What is one thing you want people to know about Elsevier? I love to talk about Elsevier’s legacy and the continuous evolution. So, I would always start with the Ptolomy's Geographia or Galileo’s Dialogo Systema Cosmicum which were published initially in print by the 17th-century Elzeviers and until Scopus, Clinical Key, and ScienceDirect. 

Editor’s note:  Elzevier was a former name of Elsevier, used in the era of non-standardized spelling.

What is the most exciting part of your job? People! Elsevier is visibly an inclusive and diverse organization - not only in the policies but also in the work that we do. It is always exciting to work with people from diverse backgrounds and cultures. Every day is filled with surprises. It can begin with an email from a budding researcher from the Americas and end with an email from a Nobel laureate from Africa.

What keeps you awake at night? I used to be nocturnal until 2019. But from the dawn of 2020, I cycle twenty miles every day. The tiredness makes me hit my bed sharply at 10 in the night.

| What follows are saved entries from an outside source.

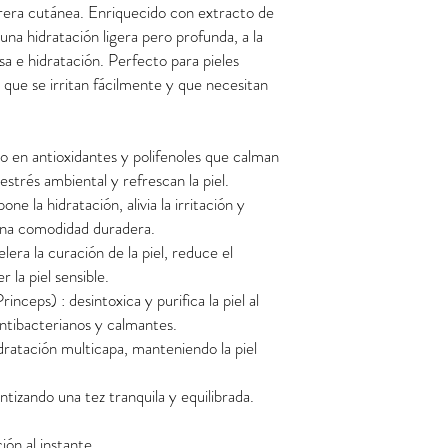
rrera cutánea. Enriquecido con extracto de
una hidratación ligera pero profunda, a la
asa e hidratación. Perfecto para pieles
 que se irritan fácilmente y que necesitan
 en antioxidantes y polifenoles que calman
estrés ambiental y refrescan la piel.
e la hidratación, alivia la irritación y
 una comodidad duradera.
lera la curación de la piel, reduce el
 la piel sensible.
nceps) : desintoxica y purifica la piel al
ntibacterianos y calmantes.
dratación multicapa, manteniendo la piel
ntizando una tez tranquila y equilibrada.
ión al instante,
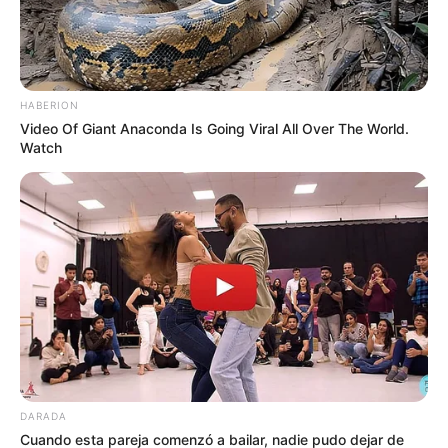
HABERION
Video Of Giant Anaconda Is Going Viral All Over The World.
Watch
“Previamente
se le ha hecho el llamado a los hinchas del
Atlético Bucaramanga y del Atlético Nacional pues de
que no asistan,
porque eso va a generar de alguna u otra
manera en algún momento enfrentamientos, se ha
DARADA
Cuando esta pareja comenzó a bailar, nadie pudo dejar de
presentado en otras ciudades donde han ido estos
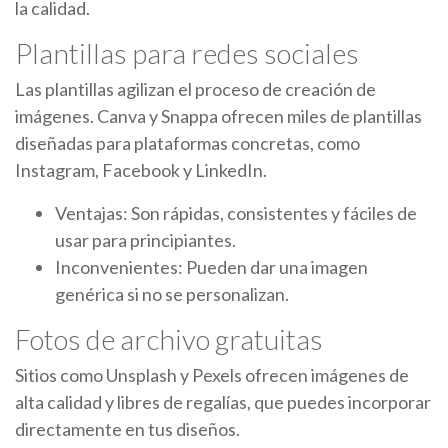
la calidad.
Plantillas para redes sociales
Las plantillas agilizan el proceso de creación de
imágenes. Canva y Snappa ofrecen miles de plantillas
diseñadas para plataformas concretas, como
Instagram, Facebook y LinkedIn.
Ventajas: Son rápidas, consistentes y fáciles de
usar para principiantes.
Inconvenientes: Pueden dar una imagen
genérica si no se personalizan.
Fotos de archivo gratuitas
Sitios como Unsplash y Pexels ofrecen imágenes de
alta calidad y libres de regalías, que puedes incorporar
directamente en tus diseños.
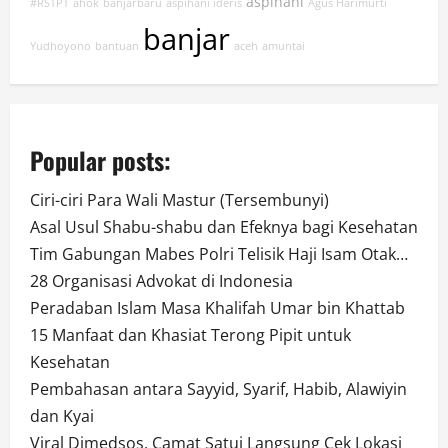
aspihani
#RSTPT
ahok
banjarbaru
aspihani ideris
Agus Harimurti
banjar
Yudhoyono
bantuan
aceh
amuntai
Popular posts:
Ciri-ciri Para Wali Mastur (Tersembunyi)
Asal Usul Shabu-shabu dan Efeknya bagi Kesehatan
Tim Gabungan Mabes Polri Telisik Haji Isam Otak…
28 Organisasi Advokat di Indonesia
Peradaban Islam Masa Khalifah Umar bin Khattab
15 Manfaat dan Khasiat Terong Pipit untuk
Kesehatan
Pembahasan antara Sayyid, Syarif, Habib, Alawiyin
dan Kyai
Viral Dimedsos, Camat Satui Langsung Cek Lokasi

What is the most interesting thing you have learned recently? Physics! I was bad at Physics and any other natural sciences until five years ago. Love for Physics is the eureka which I have discovered in recent times. Physics helps me to understand Philosophy, the world and human existence better. Physics also introduced me to one of the greatest philosophers of our times, Carlo Rovelli, and his theory of loop quantum gravity.